Bangers and Mash
Recipe byA dish of sausages and mashed potatoes with gravy, or bangers and mash, is pub grub (bar food) in Britain. But it can be an anytime of the day meal for its simplicity and comforting familiarity.

Ingredients
- 4 tablespoons butter
- 1 tablespoon all-purpose flour
- 1 large yellow onion finely chopped
- ¾ to 1 cup bone broth or combine broth with cream
- salt to taste
- pepper to taste
- 2 tablespoons cooking oil
- 4 medium sausages or 2 large (see notes after the recipe)
- 2 cups prepared mashed potatoes
- boiled peas optional
Instructions
Make the onion gravy
- Melt one tablespoon butter in a pan.
- Add the chopped onion and cook gently until soft and lightly browned.
- Scoop out the onion, dump into the blender and pour in the broth.

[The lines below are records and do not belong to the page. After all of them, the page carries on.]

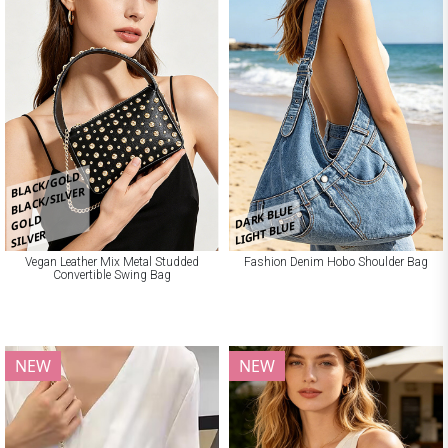
BLACK/GOLD
BLACK/SILVER
DARK BLUE
GOLD
LIGHT BLUE
SILVER
Vegan Leather Mix Metal Studded
Fashion Denim Hobo Shoulder Bag
Convertible Swing Bag
NEW
NEW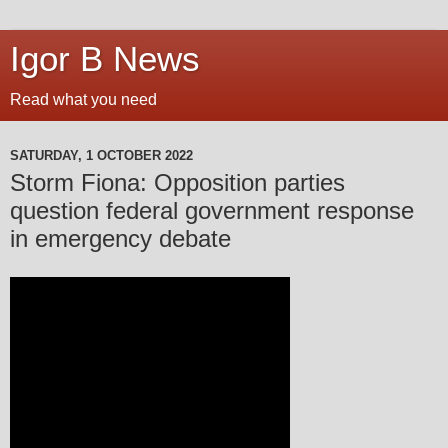
Igor B News
Read what you need
SATURDAY, 1 OCTOBER 2022
Storm Fiona: Opposition parties
question federal government response
in emergency debate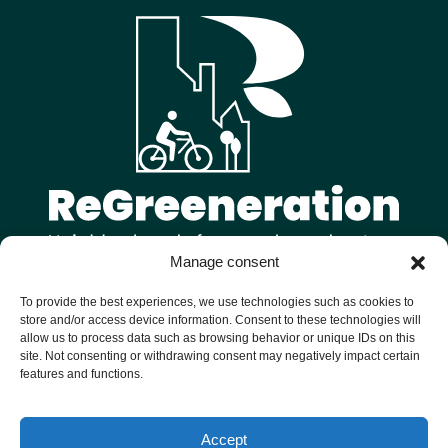
Manage consent
Follow us on
To provide the best experiences, we use technologies such as cookies to
store and/or access device information. Consent to these technologies will
allow us to process data such as browsing behavior or unique IDs on this
site. Not consenting or withdrawing consent may negatively impact certain
features and functions.
Welcome to ReGreeneration, a Horizon Europe funded project
Accept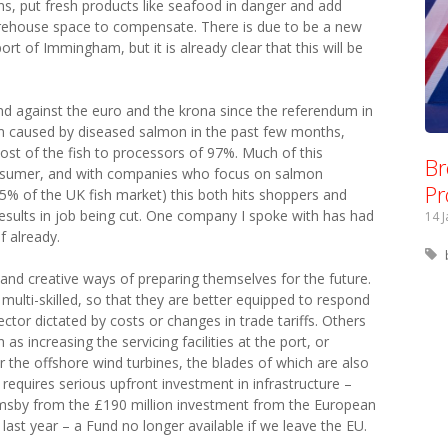
ains, put fresh products like seafood in danger and add
arehouse space to compensate. There is due to be a new
port of Immingham, but it is already clear that this will be
und against the euro and the krona since the referendum in
m caused by diseased salmon in the past few months,
cost of the fish to processors of 97%. Much of this
Br
nsumer, and with companies who focus on salmon
Pr
% of the UK fish market) this both hits shoppers and
 results in job being cut. One company I spoke with has had
14 
f already.
e and creative ways of preparing themselves for the future.
e multi-skilled, so that they are better equipped to respond
 sector dictated by costs or changes in trade tariffs. Others
as increasing the servicing facilities at the port, or
 the offshore wind turbines, the blades of which are also
 requires serious upfront investment in infrastructure –
rimsby from the £190 million investment from the European
ast year – a Fund no longer available if we leave the EU.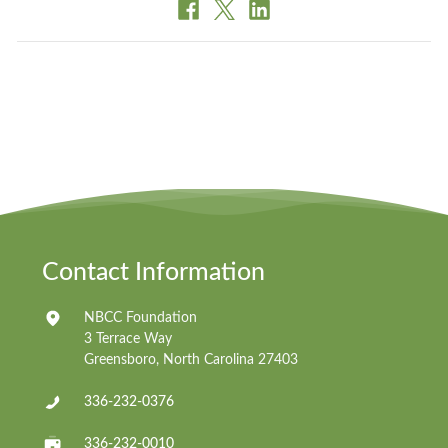
Contact Information
NBCC Foundation
3 Terrace Way
Greensboro, North Carolina 27403
336-232-0376
336-232-0010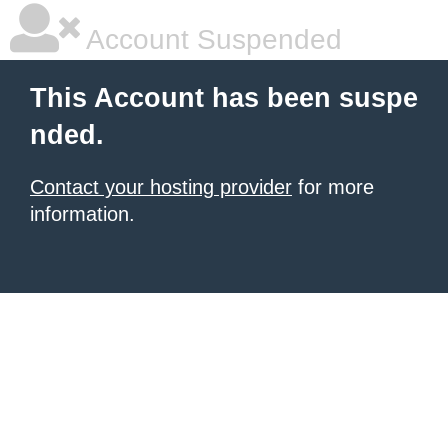
Account Suspended
This Account has been suspe
nded.
Contact your hosting provider
for more
information.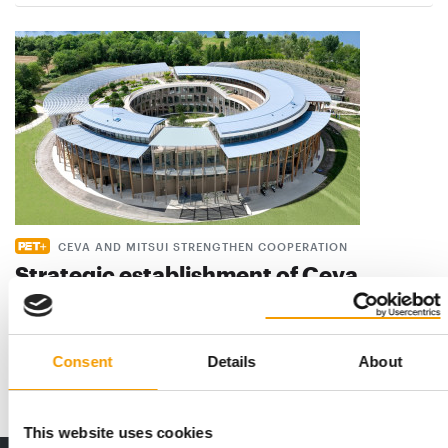
CEVA AND MITSUI STRENGTHEN COOPERATION
Strategic establishment of Ceva
Bussan Animal Health
Ceva Animal Health (Ceva) and Mitsui & Co., Ltd. (Mitsui)
announce that they are further …
Consent
Details
About
Suppliers
19. May 2026
This website uses cookies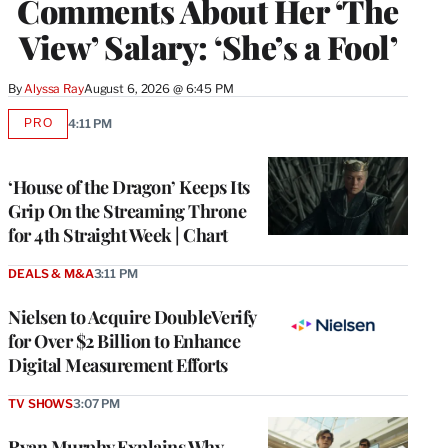
Comments About Her ‘The
View’ Salary: ‘She’s a Fool’
By
Alyssa Ray
August 6, 2026 @ 6:45 PM
PRO
4:11 PM
AVAILABLE
TO
WRAPPRO
MEMBERS
‘House of the Dragon’ Keeps Its
Grip On the Streaming Throne
for 4th Straight Week | Chart
DEALS & M&A
3:11 PM
Nielsen to Acquire DoubleVerify
for Over $2 Billion to Enhance
Digital Measurement Efforts
TV SHOWS
3:07 PM
Ryan Murphy Explains Why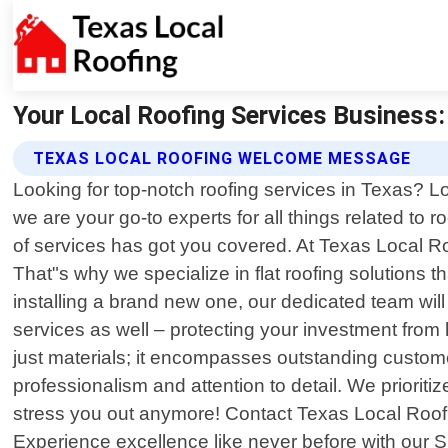
Your Local Roofing Services Business:
TEXAS LOCAL ROOFING WELCOME MESSAGE
Looking for top-notch roofing services in Texas? L
we are your go-to experts for all things related t
of services has got you covered. At Texas Local Ro
That"s why we specialize in flat roofing solutions t
installing a brand new one, our dedicated team will
services as well – protecting your investment fro
just materials; it encompasses outstanding custom
professionalism and attention to detail. We prioritiz
stress you out anymore! Contact Texas Local Roofin
Experience excellence like never before with our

- Puree until the onion pieces are liquefied.
- Add another tablespoon of butter to the pan.
- Add the flour, all at once, stirring to remove lumps. Cook gently over medium heat for about five minutes or just until the the edges start to brown.
- Pour in the broth (or broth and cream) in a thin stream, stirring as you pour. Pour in just enough to reach the consistency that you prefer.
- Season with salt and pepper.
- Simmer for a few minutes.
- Off the heat, stir in the remaining 2 tbsps. of butter. Keep the gravy warm.
Fry the bangers
- Heat the cooking oil in a frying pan.
- Fry the sausages over extremely high heat until the skins burst.
Assemble your bangers and mash
- Spread a cup of mashed potatoes on a plate.
- Lay the sausages on top.
- Spoon the peas on the side.
- Pour onion gravy over and around the mashed potatoes and sausages.
- Serve your bangers and mash at once.
Notes
Bangers are sausages or, to be more specific, sausages that burst during high heat cooking. You can choose from a wide array of sausages — beef, pork, chicken, turkey, spicy, smoky — although I do not recommended red-tinted hotdogs that are too soft. You want tightly packed meaty sausages.